What Should You Say to Your Family, Friends, or Place of Employment
After a crime such as sexual assault has occurred, you may find yourself struggling with how to open up about your story to people in your life. When and if you decide to tell people, here are our suggestions on how to approach such a sensitive subject.
Remember – your story is always up to you. You alone decide how much detail you want to disclose. Just because someone asks questions doesn’t mean you have to answer them.
For an Employer
You might say…
- “I would like to disclose some personal information, can you confirm it will be kept confidential? … I have been sexually assaulted and may be called to testified in court during work hours. I would rather not go into details at this time. Can I count on your support?”
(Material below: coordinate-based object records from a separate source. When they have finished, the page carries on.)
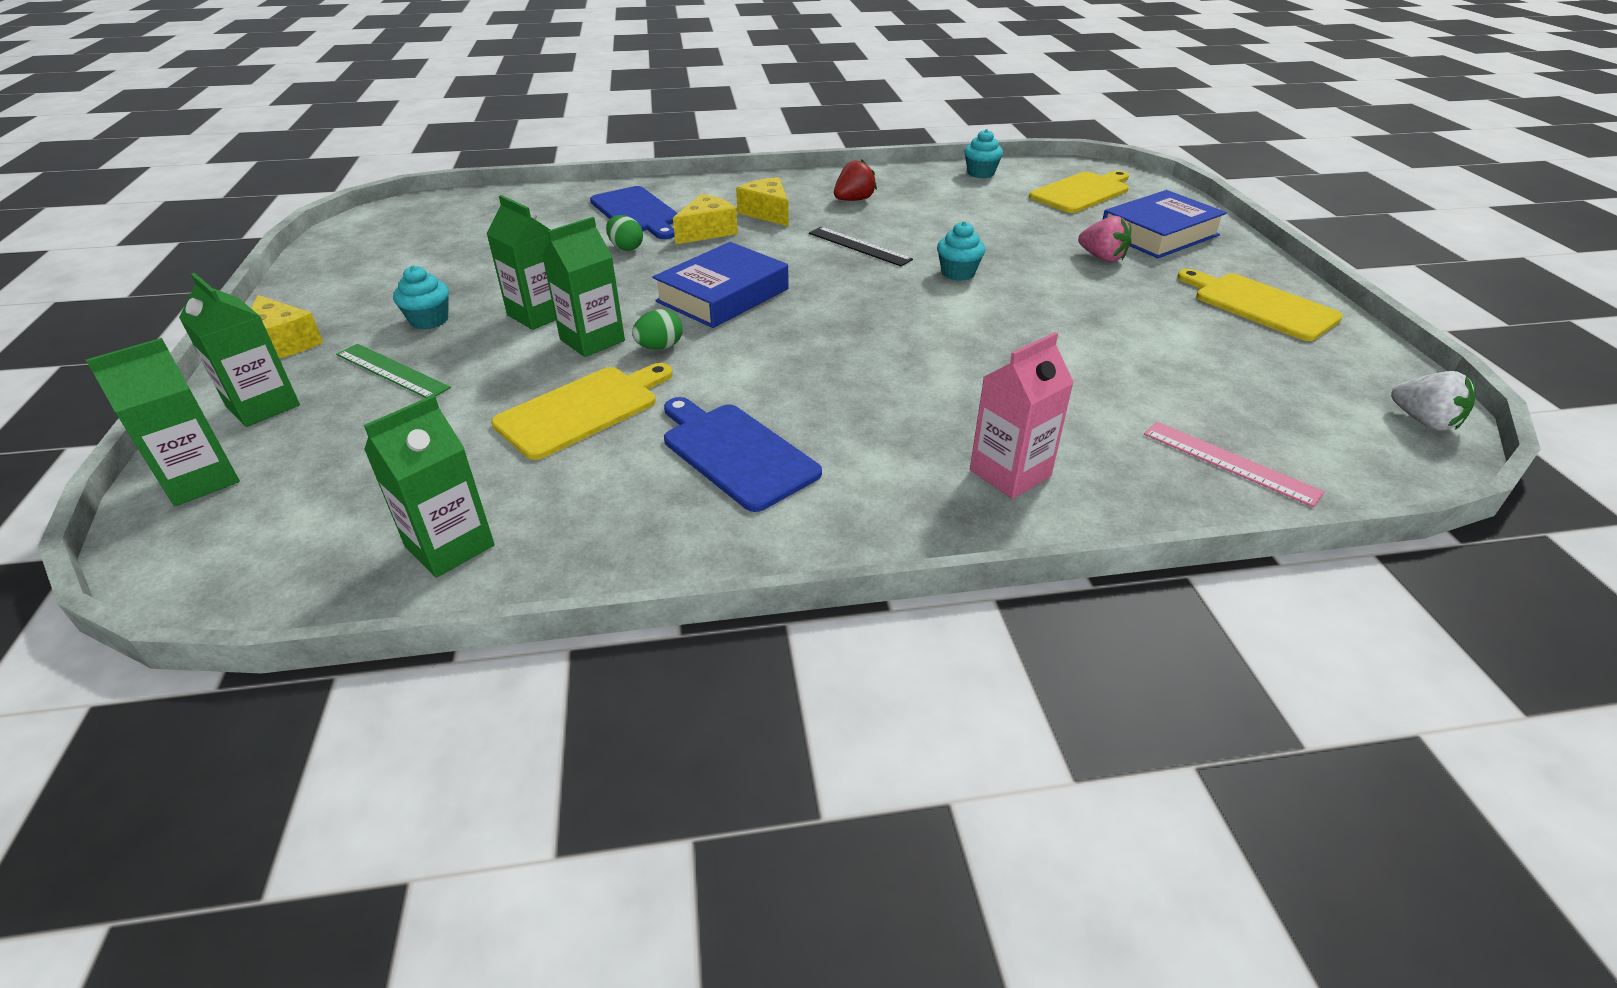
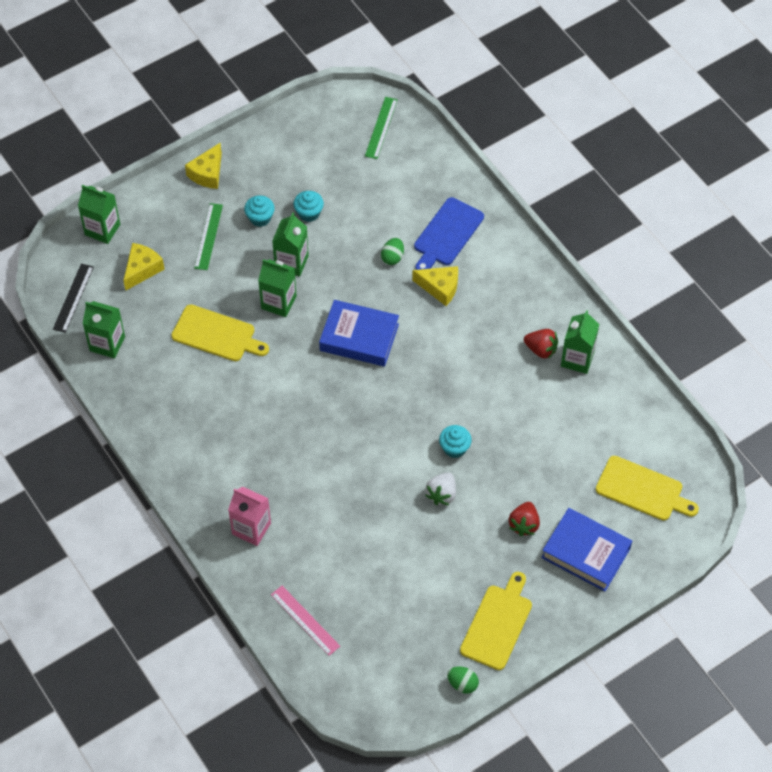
camera: 65 degrees right, 20 degrees up
(263, 406) = (157, 208): green carton -> green carton (577, 359)
(431, 214) = (381, 127): none -> green ruler
(660, 347) = (287, 336): green egg -> green egg (462, 684)
(736, 453) = (214, 413): blue cutting board -> none
(767, 213) = (488, 308): yellow cheese -> yellow cheese (142, 269)
(859, 246) = (464, 381): black ruler -> black ruler (73, 298)
(980, 173) = (643, 413): turquoise cupcake -> turquoise cupcake (309, 213)
(1102, 258) = (524, 524): pink strawberry -> red strawberry
(1229, 462) = (305, 620): pink ruler -> pink ruler turned 60 degrees counterclockwise
(1424, 421) = (390, 709): white strawberry -> white strawberry (441, 494)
- Or, “I have been sexually assaulted… *choose what you want to disclose* … Can I count on your support and discretion?”
For Family and Friends
You may want to tell all of your family at the same time or choose the person you feel most comfortable with and tell them first to get their support. You may want to disclose everything or only some details.
You might say…
- “This is hard for me to say, and it might be difficult for you to hear, but I want you to know that I’ve been sexually assaulted, and I need your support.” *Tell your story*
- Or -” I don’t feel comfortable telling you all the details right now, but I want you to know I’ve been sexually assaulted and can really use your support right now.”
Who Should I Tell if I Don’t Have or Don’t Want to Talk to Family or Friends?
Before disclosing a sexual assault to someone, it is important to consider if you can trust the person. Here are some ways you can tell:
- They’re easy to talk to.
- You feel safe with them.
- They treat you respectfully.
- They do what they say they are going to do.
- They have helped you in the past.
- They show they care for you.
Also, think about whether this individual is likely to respond in a supportive way. Are they likely to believe you? Can they be someone who provides you with emotional support? Do they know the perpetrator? These factors may impact how they respond to your disclosure.